When you treat love as an emotion, there really is a very thin line between that kind of love and hatred.

That’s probably the way it was for that young married couple I mentioned a few moments ago.

This is not—I repeat, this is NOT—what Jesus Christ is talking about in today’s Gospel text when he says, “As I have loved you, so you also should love one another.”

That’s because for Jesus, love was not an emotion, it was a decision! It was a decision to desire the good for others; and it was a decision to do whatever was necessary to help others attain the good—especially the ultimate good of eternal life!

This is why he died on that cross! Let’s be clear about it, Jesus did not shed his blood on Mt. Calvary because he had “warm, fuzzy feelings” in his heart for everybody! Rather, it’s because he wanted what was truly good—eternal life—for everybody: even for people like the scribes and Pharisees, for whom he definitely did not have a lot of warm and fuzzy feelings most of the time!

Because Jesus loved people in this deeper, selfless way, he was able to love them even when he felt very strong negative emotions toward them!

He loved the money changers in the Temple, for example—and was willing to die for them—even as he was reprimanding them in anger, and saying to them, “Stop turning my Father’s house into a den of thieves!”

He loved his disciples and desired their eternal salvation, even when he felt incredible frustration toward them because of their lack of faith—a frustration that led him to cry out, “What an unbelieving and perverse lot you are! How long must I remain with you? How long can I endure you?”

He loved Simon Peter with an eternal love, even as he was saying to him, “Get behind me, Satan! You’re thinking the thoughts of men, not the thoughts of God.”

Jesus never sinned against these people (or anyone else, for that matter) because his love for others was not rooted in his emotions! It was rooted in his will, which was perfectly aligned with the will of his heavenly Father.

As I was preparing this homily, the thought occurred to me that those of you who are good parents should understand this message quite easily, since this is precisely how you love your children.

When your children misbehave (on those rare occasions!), I think it’s safe to say that you feel a lot of negative emotions toward them—anger, annoyance, frustration, etc., etc. But you don’t allow those negative emotions to override your ultimate desire that your children grow up to be healthy, happy, well-adjusted people.

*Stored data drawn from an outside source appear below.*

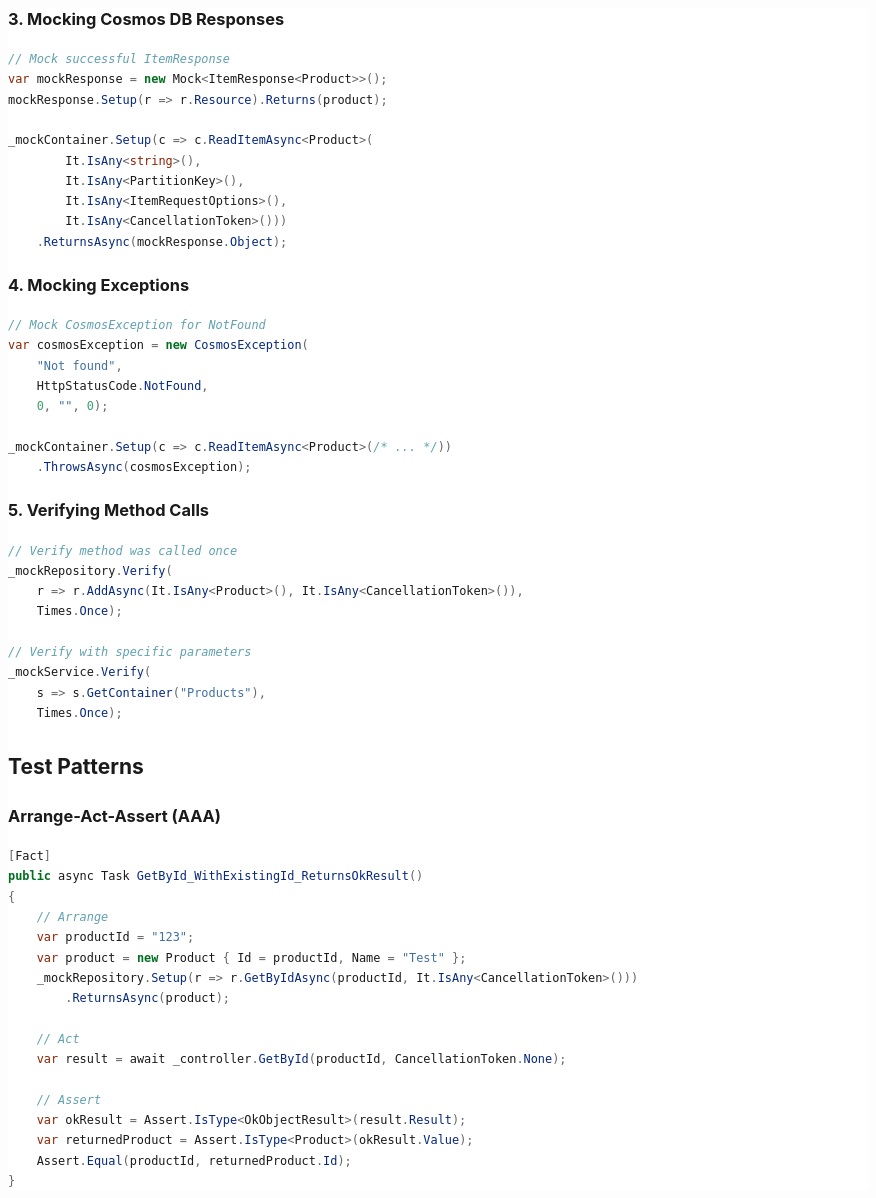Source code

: ### 3. Mocking Cosmos DB Responses

```csharp
// Mock successful ItemResponse
var mockResponse = new Mock<ItemResponse<Product>>();
mockResponse.Setup(r => r.Resource).Returns(product);

_mockContainer.Setup(c => c.ReadItemAsync<Product>(
        It.IsAny<string>(),
        It.IsAny<PartitionKey>(),
        It.IsAny<ItemRequestOptions>(),
        It.IsAny<CancellationToken>()))
    .ReturnsAsync(mockResponse.Object);
```

### 4. Mocking Exceptions

```csharp
// Mock CosmosException for NotFound
var cosmosException = new CosmosException(
    "Not found",
    HttpStatusCode.NotFound,
    0, "", 0);

_mockContainer.Setup(c => c.ReadItemAsync<Product>(/* ... */))
    .ThrowsAsync(cosmosException);
```

### 5. Verifying Method Calls

```csharp
// Verify method was called once
_mockRepository.Verify(
    r => r.AddAsync(It.IsAny<Product>(), It.IsAny<CancellationToken>()),
    Times.Once);

// Verify with specific parameters
_mockService.Verify(
    s => s.GetContainer("Products"),
    Times.Once);
```

## Test Patterns

### Arrange-Act-Assert (AAA)

```csharp
[Fact]
public async Task GetById_WithExistingId_ReturnsOkResult()
{
    // Arrange
    var productId = "123";
    var product = new Product { Id = productId, Name = "Test" };
    _mockRepository.Setup(r => r.GetByIdAsync(productId, It.IsAny<CancellationToken>()))
        .ReturnsAsync(product);

    // Act
    var result = await _controller.GetById(productId, CancellationToken.None);

    // Assert
    var okResult = Assert.IsType<OkObjectResult>(result.Result);
    var returnedProduct = Assert.IsType<Product>(okResult.Value);
    Assert.Equal(productId, returnedProduct.Id);
}
```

You desire the good for your children—their proper development as human beings and followers of Christ—and that desire ultimately guides you in your response to them. So yes, you may have to punish them and punish them severely, but don’t write them off or do them irreparable physical harm (although your emotions might be pushing you in that direction!).

So today let our prayer be: Dear Lord Jesus, teach me the true meaning of love—the kind of love that led you to die on the cross for my salvation! Help me to see through the false ideas about love that are so prevalent in our culture right now, ideas that are often leading people to commit horrible acts of violence and hatred (like the murder-suicide mentioned at the beginning of today’s homily). Help me to realize that when people see love as an emotion, there really is a very thin line between love and hate; but when people understand that love is a decision—and when they make that decision regardless of how they feel—there is an insurmountable distance between love and hate. Thank you Jesus for teaching me that love as an emotion easily leads to violence and hatred, but love as a decision never does. Amen.